D. K. : En France, la médecine valorise l’acte
curateur et pas assez la prévention. Chez nous, un bon médecin est celui
qui guérit une maladie ; dans d’autres pays, c’est celui qui évite
cette maladie. A méditer. Cela dit, pour avoir mis en lace le premier
plan cancer, je suis heureux que, pour la première fois, de très
importants crédits aient été débloqués pour développer enfin la
recherche à grande échelle.
La RVF : Quelle valeur accordez-vous au vin ?
D. K. : N’oublions pas que le vin a permis à l’homme
d’exister. Il a accompagné le développement humain. Pendant très
longtemps, les gens n’avaient pas accès à l’eau potable. Grâce au vin,
l’homme a pu accomplir un pas décisif pour améliorer son espérance de
vie. La bonne santé des parents a fait chuter la mortalité infantile. Je
remarque enfin que plus les sociétés se sont complexifiées, plus la
culture du vin s’est développée. Le vin est à la fois cause et signe de
civilisation.
La RVF : Avez-vous toujours été un grand amateur de vin ? Comment avez-vous découvert le plaisir du vin ?
D. K. : Pendant longtemps, je ne me suis pas du tout
intéressé au vin. Mais il se trouve que j’ai soigné une figure du
vignoble bourguignon, Jean Sangoy, le propriétaire du grand restaurant Les millésimes,
à Gevrey-Chambertin. Nous sommes devenus de vrais amis.

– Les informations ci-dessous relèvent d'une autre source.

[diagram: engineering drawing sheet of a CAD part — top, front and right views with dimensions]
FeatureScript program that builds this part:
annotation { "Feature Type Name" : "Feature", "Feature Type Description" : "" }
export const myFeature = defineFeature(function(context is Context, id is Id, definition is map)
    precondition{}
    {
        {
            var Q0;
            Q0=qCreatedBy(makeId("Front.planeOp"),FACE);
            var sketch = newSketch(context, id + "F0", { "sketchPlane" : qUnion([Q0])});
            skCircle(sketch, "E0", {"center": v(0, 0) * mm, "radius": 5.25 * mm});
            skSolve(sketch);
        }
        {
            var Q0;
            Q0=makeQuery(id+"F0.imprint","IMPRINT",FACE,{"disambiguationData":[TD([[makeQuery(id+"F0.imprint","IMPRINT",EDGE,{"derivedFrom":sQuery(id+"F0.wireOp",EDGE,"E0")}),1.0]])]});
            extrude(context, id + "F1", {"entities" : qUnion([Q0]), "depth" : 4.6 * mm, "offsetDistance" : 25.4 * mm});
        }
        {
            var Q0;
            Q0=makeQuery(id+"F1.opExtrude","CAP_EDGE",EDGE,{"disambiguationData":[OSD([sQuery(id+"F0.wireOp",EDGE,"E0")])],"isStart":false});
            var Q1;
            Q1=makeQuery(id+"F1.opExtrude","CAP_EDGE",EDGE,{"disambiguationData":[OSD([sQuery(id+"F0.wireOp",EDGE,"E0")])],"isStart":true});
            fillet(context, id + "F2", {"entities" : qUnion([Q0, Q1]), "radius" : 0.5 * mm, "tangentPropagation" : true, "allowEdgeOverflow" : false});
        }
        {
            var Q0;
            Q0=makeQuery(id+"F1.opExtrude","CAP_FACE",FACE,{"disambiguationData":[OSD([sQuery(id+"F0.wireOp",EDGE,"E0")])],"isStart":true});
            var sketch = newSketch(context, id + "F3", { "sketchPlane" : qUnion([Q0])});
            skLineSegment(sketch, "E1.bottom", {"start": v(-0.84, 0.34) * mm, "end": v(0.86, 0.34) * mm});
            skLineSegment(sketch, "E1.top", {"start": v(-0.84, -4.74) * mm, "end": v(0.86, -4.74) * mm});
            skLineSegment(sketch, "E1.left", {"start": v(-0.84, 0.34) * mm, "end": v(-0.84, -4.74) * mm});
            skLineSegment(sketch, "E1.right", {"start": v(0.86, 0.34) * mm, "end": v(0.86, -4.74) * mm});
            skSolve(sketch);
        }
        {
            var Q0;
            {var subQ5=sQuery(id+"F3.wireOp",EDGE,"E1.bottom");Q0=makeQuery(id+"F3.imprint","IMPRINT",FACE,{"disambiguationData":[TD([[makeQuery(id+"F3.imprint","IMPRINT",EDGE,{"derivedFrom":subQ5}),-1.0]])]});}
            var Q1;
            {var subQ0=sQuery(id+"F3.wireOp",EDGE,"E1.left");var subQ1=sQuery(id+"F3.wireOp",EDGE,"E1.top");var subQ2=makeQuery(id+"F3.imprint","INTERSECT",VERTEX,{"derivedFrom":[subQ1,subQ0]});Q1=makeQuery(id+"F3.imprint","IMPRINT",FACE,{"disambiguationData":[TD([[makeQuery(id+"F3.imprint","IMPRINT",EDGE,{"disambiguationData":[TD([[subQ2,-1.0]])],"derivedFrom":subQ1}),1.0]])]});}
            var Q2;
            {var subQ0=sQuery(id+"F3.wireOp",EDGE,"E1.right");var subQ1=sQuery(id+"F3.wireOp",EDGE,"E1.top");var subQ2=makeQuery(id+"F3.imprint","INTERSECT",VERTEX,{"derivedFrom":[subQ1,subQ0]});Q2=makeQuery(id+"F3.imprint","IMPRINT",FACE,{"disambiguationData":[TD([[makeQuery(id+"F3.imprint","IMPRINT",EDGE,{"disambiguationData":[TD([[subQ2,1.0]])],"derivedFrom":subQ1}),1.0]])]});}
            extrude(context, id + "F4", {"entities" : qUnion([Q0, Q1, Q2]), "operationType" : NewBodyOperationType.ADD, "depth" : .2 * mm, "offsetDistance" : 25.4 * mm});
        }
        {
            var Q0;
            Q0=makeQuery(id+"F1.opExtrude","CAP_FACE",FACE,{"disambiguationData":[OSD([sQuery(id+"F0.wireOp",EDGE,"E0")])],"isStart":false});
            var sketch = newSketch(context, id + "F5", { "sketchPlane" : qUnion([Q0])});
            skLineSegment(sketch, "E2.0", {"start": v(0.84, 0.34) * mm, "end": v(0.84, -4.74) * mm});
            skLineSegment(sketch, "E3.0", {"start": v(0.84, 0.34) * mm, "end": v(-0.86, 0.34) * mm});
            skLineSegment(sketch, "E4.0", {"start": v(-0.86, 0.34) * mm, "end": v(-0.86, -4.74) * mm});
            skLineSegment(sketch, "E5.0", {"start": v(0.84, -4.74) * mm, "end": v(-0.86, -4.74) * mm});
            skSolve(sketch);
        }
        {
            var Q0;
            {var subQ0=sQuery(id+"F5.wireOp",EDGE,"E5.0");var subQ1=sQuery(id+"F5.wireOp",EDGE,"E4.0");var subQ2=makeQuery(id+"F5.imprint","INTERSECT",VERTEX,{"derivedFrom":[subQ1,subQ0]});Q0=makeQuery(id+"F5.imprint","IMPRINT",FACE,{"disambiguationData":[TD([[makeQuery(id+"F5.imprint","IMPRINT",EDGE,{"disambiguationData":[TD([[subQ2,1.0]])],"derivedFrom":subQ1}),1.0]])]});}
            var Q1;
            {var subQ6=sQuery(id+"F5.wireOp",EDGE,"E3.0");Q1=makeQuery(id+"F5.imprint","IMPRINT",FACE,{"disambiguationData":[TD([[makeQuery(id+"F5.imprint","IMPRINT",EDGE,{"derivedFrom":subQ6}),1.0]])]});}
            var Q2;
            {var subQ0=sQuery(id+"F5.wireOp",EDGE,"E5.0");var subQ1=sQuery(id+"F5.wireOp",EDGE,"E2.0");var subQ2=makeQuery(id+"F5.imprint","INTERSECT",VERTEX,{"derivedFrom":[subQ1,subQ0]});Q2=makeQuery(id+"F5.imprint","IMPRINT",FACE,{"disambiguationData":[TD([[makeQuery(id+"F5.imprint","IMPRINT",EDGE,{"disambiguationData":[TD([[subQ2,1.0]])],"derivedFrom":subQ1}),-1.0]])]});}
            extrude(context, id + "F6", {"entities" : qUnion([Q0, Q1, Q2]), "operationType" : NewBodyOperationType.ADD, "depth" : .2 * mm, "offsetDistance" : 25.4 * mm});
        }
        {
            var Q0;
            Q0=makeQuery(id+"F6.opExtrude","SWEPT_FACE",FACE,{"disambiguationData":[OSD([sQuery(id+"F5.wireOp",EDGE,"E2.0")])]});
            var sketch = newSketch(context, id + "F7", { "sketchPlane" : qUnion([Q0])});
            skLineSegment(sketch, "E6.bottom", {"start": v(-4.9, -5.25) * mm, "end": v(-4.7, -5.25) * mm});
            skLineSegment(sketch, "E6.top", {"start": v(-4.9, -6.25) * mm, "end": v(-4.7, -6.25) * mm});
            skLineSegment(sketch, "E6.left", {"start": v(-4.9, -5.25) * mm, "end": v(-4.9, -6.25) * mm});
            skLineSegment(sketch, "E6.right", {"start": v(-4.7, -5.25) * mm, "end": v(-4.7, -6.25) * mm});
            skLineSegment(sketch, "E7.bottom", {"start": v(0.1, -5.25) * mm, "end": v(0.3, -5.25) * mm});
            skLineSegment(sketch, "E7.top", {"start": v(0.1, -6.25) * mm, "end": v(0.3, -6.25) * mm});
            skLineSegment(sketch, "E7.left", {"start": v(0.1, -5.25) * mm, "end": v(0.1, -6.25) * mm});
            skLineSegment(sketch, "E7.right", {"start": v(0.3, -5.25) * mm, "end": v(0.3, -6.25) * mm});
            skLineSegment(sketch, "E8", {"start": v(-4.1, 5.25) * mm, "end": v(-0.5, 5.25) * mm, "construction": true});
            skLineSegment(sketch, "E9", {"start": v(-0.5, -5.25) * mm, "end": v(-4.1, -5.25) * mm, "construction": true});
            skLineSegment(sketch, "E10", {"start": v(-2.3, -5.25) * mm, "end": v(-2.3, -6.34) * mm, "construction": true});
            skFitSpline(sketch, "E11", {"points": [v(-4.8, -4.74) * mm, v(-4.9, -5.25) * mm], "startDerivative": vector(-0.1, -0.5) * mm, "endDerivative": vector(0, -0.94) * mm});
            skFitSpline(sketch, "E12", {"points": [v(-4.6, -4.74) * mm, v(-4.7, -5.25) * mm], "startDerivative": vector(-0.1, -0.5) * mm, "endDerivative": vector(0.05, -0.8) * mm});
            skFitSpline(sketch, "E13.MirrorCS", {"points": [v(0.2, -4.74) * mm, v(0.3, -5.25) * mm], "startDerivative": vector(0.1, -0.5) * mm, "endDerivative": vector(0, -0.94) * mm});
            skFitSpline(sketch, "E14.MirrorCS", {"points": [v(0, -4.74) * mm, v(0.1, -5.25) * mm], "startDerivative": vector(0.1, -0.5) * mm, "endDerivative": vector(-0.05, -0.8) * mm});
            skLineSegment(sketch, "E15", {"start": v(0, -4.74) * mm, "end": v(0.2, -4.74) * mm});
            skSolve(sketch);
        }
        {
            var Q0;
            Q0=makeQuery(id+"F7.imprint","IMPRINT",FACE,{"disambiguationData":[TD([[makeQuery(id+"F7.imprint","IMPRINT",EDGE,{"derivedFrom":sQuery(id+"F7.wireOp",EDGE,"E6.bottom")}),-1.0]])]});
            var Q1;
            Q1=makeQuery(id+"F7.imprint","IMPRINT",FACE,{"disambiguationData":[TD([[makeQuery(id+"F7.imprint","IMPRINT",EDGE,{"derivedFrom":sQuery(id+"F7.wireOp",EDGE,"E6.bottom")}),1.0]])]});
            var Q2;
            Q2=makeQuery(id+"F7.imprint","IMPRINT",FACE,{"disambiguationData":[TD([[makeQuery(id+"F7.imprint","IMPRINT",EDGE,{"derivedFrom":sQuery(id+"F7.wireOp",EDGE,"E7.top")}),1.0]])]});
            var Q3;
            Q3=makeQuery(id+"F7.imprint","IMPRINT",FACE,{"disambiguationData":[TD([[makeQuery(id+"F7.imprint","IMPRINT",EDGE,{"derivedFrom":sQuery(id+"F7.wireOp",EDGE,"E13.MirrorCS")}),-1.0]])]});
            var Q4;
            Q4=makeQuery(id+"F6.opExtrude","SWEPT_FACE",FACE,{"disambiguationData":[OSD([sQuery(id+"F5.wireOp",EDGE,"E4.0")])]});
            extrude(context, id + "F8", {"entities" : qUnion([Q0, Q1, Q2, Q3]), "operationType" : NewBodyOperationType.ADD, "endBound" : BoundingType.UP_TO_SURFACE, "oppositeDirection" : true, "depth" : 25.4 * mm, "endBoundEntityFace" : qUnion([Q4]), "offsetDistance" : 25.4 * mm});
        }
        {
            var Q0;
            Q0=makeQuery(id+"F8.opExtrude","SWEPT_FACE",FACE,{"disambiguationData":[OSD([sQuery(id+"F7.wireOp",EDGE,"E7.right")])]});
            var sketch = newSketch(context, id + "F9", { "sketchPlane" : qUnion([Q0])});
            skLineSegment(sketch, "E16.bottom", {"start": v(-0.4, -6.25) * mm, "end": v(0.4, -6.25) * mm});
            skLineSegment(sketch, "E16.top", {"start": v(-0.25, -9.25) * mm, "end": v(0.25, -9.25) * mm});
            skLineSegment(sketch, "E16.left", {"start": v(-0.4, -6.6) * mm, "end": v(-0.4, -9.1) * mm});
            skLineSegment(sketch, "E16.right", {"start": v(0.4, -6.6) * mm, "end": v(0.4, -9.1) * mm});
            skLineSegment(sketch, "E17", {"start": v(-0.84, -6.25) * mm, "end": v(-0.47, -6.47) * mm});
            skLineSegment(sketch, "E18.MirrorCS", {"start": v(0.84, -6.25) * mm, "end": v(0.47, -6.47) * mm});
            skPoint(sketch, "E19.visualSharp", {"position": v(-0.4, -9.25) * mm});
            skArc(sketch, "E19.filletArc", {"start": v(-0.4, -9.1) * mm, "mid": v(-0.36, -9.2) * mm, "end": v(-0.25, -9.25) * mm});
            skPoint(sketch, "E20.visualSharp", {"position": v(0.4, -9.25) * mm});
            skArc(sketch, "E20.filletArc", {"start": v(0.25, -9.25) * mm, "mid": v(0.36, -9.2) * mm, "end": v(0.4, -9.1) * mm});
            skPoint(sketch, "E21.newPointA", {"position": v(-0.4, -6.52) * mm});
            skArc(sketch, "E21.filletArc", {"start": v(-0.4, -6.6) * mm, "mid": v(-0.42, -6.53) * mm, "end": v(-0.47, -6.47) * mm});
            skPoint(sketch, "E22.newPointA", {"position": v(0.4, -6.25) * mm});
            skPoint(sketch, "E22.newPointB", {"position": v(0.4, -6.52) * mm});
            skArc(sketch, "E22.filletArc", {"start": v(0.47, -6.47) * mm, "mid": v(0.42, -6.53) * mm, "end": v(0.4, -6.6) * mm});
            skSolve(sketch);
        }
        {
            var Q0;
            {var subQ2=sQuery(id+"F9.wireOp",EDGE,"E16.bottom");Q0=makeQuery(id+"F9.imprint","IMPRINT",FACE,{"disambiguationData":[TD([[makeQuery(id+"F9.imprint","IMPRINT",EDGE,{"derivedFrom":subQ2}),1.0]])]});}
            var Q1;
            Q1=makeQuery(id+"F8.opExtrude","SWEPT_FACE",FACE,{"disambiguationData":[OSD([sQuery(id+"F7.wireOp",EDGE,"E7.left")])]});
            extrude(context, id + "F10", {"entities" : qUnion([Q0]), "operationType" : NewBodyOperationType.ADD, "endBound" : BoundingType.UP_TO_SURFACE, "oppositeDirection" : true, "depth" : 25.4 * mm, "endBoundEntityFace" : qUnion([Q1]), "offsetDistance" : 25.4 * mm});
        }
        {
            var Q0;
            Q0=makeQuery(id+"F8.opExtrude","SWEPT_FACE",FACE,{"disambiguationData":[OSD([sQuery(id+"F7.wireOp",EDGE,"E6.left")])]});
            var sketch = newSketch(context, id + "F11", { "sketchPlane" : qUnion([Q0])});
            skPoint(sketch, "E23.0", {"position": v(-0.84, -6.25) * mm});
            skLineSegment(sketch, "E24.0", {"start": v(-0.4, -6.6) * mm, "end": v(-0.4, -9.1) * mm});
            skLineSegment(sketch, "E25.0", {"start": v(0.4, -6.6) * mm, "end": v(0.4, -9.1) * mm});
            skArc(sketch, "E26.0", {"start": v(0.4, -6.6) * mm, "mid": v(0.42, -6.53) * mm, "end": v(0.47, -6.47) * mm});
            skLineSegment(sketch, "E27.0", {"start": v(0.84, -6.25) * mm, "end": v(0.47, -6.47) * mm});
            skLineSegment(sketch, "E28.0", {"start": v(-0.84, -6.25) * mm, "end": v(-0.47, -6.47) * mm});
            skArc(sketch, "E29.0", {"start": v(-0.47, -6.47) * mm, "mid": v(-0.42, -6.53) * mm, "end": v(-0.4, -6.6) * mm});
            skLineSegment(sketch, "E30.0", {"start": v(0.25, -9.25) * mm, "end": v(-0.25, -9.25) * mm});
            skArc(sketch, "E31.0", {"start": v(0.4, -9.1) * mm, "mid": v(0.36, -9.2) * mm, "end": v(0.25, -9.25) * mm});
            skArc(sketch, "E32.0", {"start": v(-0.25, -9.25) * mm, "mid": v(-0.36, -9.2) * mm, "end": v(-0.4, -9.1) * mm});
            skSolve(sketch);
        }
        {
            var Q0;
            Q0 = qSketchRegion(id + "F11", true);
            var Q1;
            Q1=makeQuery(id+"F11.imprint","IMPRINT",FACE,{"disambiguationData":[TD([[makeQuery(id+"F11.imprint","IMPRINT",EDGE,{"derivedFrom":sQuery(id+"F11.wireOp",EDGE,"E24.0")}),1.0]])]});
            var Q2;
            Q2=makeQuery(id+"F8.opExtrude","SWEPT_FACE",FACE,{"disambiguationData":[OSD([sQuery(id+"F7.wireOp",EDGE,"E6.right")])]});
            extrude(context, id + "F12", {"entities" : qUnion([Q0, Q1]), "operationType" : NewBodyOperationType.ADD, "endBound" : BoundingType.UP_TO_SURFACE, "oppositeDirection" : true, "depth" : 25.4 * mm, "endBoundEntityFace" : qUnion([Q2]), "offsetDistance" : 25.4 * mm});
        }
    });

Après son
décès, j’ai fait étape sur le chemin de mes vacances à
Gevrey-Chambertin, nous étions en 1986 ou 1987. A table, Denis, le fils
aîné de Jean Sangoy, m’apporte la très épaisse carte des vins à laquelle
je ne prête alors pas attention, puisque je commande une bouteille
d’eau. Au bord des larmes, il m’enjoint de choisir une bouteille. Je
choisis une demi-bouteille de Bourgogne rouge. Denis reviendra de la
cave avec un vin de 1934, l’année de naissance de l’épouse de son père.
C’était un Clos des Lambrays. Un choc, un coup de foudre qui va changer
ma vie.
* le vrai Régime anti-cancer , mai 2010, Editions Odile Jacob.